Closed TelegramSam closed 8 months ago

TelegramSam commented 10 months ago

Adds @dbluhm's Alg 4 into the spec.

swcurran commented 10 months ago

Very minor editorial notes. Looks great!

Patrik-Stas commented 10 months ago

Hi, we will start implementation in aries-vcx of this perhaps through out the next week or beginning of October.

It would be great if the PR can stay open for a while, so we can provide feedback from our experience implementing this.

dbluhm commented 9 months ago

https://github.com/dbluhm/did-peer-4/issues/1#issue-1912277683

My only point against this did:peer:4 is why complicate everything else with two identities. Other than that I love the idea.

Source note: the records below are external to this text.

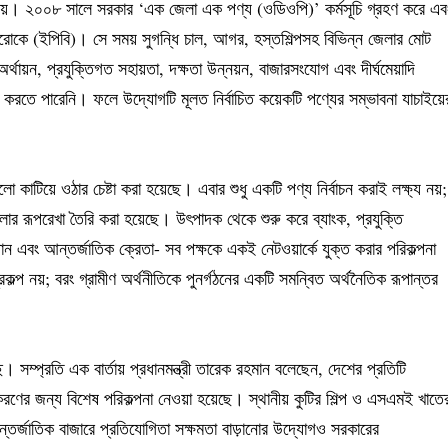
 নয়। ২০০৮ সালে সরকার ‘এক জেলা এক পণ্য (ওডিওপি)’ কর্মসূচি গ্রহণ করে এব
্যুরোকে (ইপিবি)। সে সময় সুগন্ধি চাল, আগর, হস্তশিল্পসহ বিভিন্ন জেলার মোট
র্থায়ন, প্রযুক্তিগত সহায়তা, দক্ষতা উন্নয়ন, বাজারসংযোগ এবং দীর্ঘমেয়াদি
ন করতে পারেনি। ফলে উদ্যোগটি মূলত নির্বাচিত কয়েকটি পণ্যের সম্ভাবনা যাচাইয়ে
 কাটিয়ে ওঠার চেষ্টা করা হয়েছে। এবার শুধু একটি পণ্য নির্বাচন করাই লক্ষ্য নয়;
 তোলার রূপরেখা তৈরি করা হয়েছে। উৎপাদক থেকে শুরু করে ব্যাংক, প্রযুক্তি
তিষ্ঠান এবং আন্তর্জাতিক ক্রেতা- সব পক্ষকে একই নেটওয়ার্কে যুক্ত করার পরিকল্পনা
্প নয়; বরং গ্রামীণ অর্থনীতিকে পুনর্গঠনের একটি সমন্বিত অর্থনৈতিক রূপান্তর
 সম্প্রতি এক বার্তায় প্রধানমন্ত্রী তারেক রহমান বলেছেন, দেশের প্রতিটি
ণের জন্য বিশেষ পরিকল্পনা নেওয়া হয়েছে। স্থানীয় কুটির শিল্প ও এসএমই খাতে
আন্তর্জাতিক বাজারে প্রতিযোগিতা সক্ষমতা বাড়ানোর উদ্যোগও সরকারের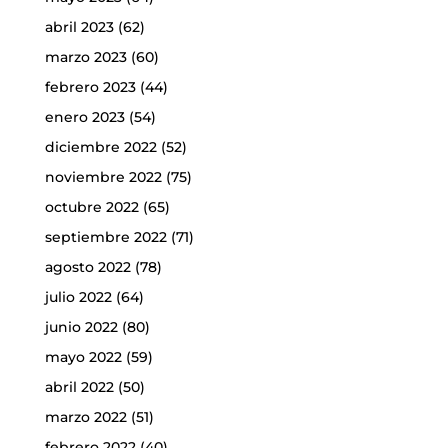
abril 2023
(62)
marzo 2023
(60)
febrero 2023
(44)
enero 2023
(54)
diciembre 2022
(52)
noviembre 2022
(75)
octubre 2022
(65)
septiembre 2022
(71)
agosto 2022
(78)
julio 2022
(64)
junio 2022
(80)
mayo 2022
(59)
abril 2022
(50)
marzo 2022
(51)
febrero 2022
(40)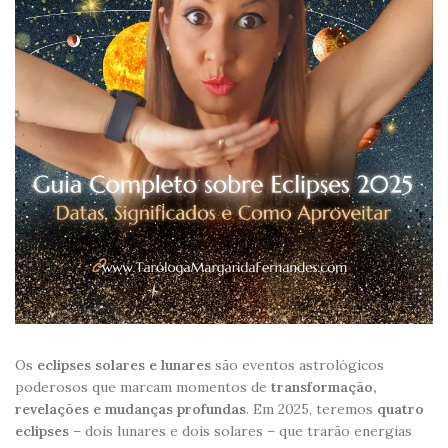
Os
eclipses solares e lunares
são eventos astrológicos
poderosos que marcam momentos de
transformação,
revelações e mudanças profundas
. Em 2025, teremos
quatro
eclipses
– dois lunares e dois solares – que trarão energias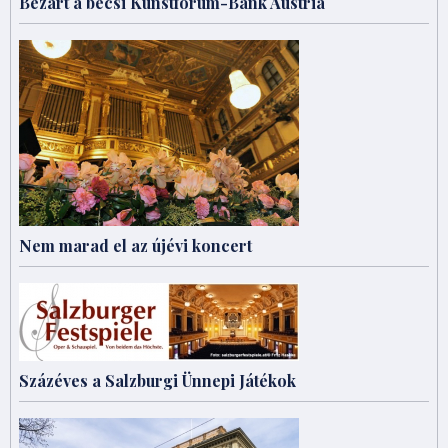
Bezárt a bécsi Kunstforum-Bank Austria
Nem marad el az újévi koncert
Százéves a Salzburgi Ünnepi Játékok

IMO is complicated enough controlling one identity and here we are proposing to identities that come always in pairs:

did:peer:4{{hash}}:{{encoded document}} did:peer:4{{hash}}

Was it considered to use DID query? Note the the query part of a DID is not part of the identity! On the contrary of DID path. (The DID fragment is also not part of the identity but can't be used on the DID Comm message field id.)

did:peer:4{{hash}}?doc={{encoded document}} <=> did:peer:4{{hash}} Those two are equivalent in terms of identity. According to the DID core specs they are one identity.

dbluhm commented 9 months ago

@FabioPinheiro The two forms, long and short, do not represent two separate identities. The whole idea is that they represent exactly the same set of keys and endpoints. The goal of the short vs long form is to enable more compact kids in DIDComm v2. That being said, it is technically perfectly acceptable to always use the long form of the DID.

A DID query was briefly considered; however, there is precedent in the form of did:ion for having a short form and long form style DID. Then, the documents resolved from short and long form are declared to be "aliases" for each other through the use of the alsoKnownAs field. This bidirectional AKA is exactly what is referred to in the note for that field found here: https://www.w3.org/TR/did-core/#dfn-alsoknownas.

Copying note for emphasis:

Applications might choose to consider two identifiers related by alsoKnownAs to be equivalent if the alsoKnownAs relationship is reciprocated in the reverse direction. It is best practice not to consider them equivalent in the absence of this inverse relationship. In other words, the presence of an alsoKnownAs assertion does not prove that this assertion is true. Therefore, it is strongly advised that a requesting party obtain independent verification of an alsoKnownAs assertion.

Given that the DID subject might use different identifiers for different purposes, an expectation of strong equivalence between the two identifiers, or merging the information of the two corresponding DID documents, is not necessarily appropriate, even with a reciprocal relationship.

In my opinion, this is the closest match for our goals and the cleanest way to express the relationship between the short and long form in a way that is supported by the DID Core spec.

dbluhm commented 9 months ago

Agreed with @FabioPinheiro, we should correct these examples to make sure we're promoting correctly constructed didcomm v2 services and not causing any confusion.

swcurran commented 9 months ago

Definitely want the examples right!!! Thanks @FabioPinheiro !

dbluhm commented 9 months ago

https://github.com/TelegramSam/peer-did-method-spec-1/pull/1

TelegramSam commented 9 months ago

TelegramSam#1

I did not know you could do that. 👍

TelegramSam commented 9 months ago

@FabioPinheiro examples corrected.

dbluhm commented 9 months ago

I built a tool for quickly parsing/resolving and generating did:peer:4 DIDs:

https://dbluhm.github.io/did-peer-4-ts/

And another link with a DID queued up.

TelegramSam commented 8 months ago

Now merging, given the approvals, implementations, and time.